While being an established methodological approach in education for several decades, phenomenography has now been applied rather extensively in a range of diverse disciplines such as environmental management, computer programming, workplace competence, and internationalization practices.

Phenomenography's ontological assumptions are subjectivist: the world exists and different people construct it in different ways and from a non-dualist viewpoint (viz., there is only one world, one that is ours, and one that people experience in many different ways). Phenomenography's research object has the character of knowledge; therefore its ontological assumptions are also epistemological assumptions.

Its emphasis is on description. Its data collection methods typically include close interviews with a small, purposive sample of subjects, with the researcher "working toward an articulation of the interviewee’s reflections on experience that is as complete as possible". Description is important because our knowledge of the world is a matter of meaning and of the qualitative similarities and differences in meaning as it is experienced by different people.

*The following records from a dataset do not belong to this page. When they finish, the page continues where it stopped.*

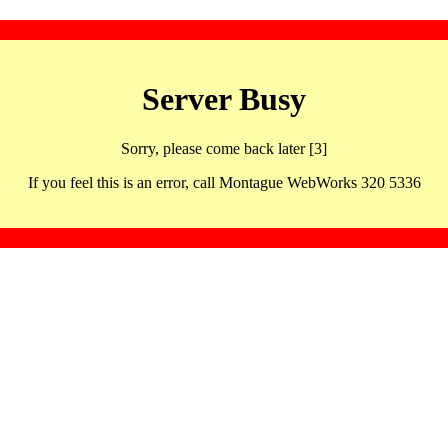
Server Busy
Sorry, please come back later [3]
If you feel this is an error, call Montague WebWorks 320 5336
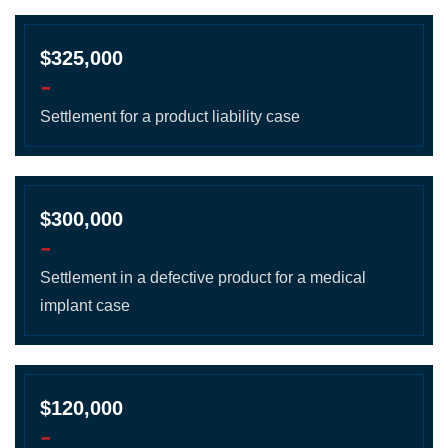
$325,000
-
Settlement for a product liability case
$300,000
-
Settlement in a defective product for a medical
implant case
$120,000
-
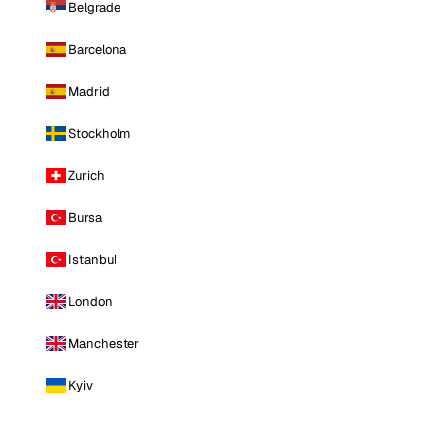
Belgrade
Barcelona
Madrid
Stockholm
Zurich
Bursa
Istanbul
London
Manchester
Kyiv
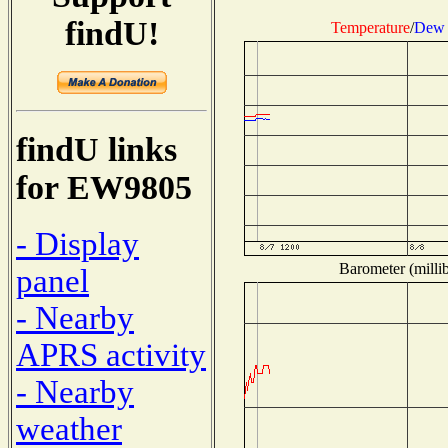
findU!
Temperature
/
Dew 
findU links
for EW9805
- Display
Barometer (millib
panel
- Nearby
APRS activity
- Nearby
weather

A phenomenographic data analysis sorts perceptions which emerge from the data collected into specific "categories of description." The set of these categories is sometimes referred to as an "outcome space." These categories (and the underlying structure) become the phenomenographic essence of the phenomenon. They are the primary outcomes and are the most important result of phenomenographic research. Phenomenographic categories are logically related to one another, typically by way of hierarchically inclusive relationships, although linear and branched relationships can also occur. That which varies between different categories of description is known as the "dimensions of variation."

The process of phenomenographic analysis is strongly iterative and comparative. It involves continual sorting and resorting of data and ongoing comparisons between the data and the developing categories of description, as well as between the categories themselves.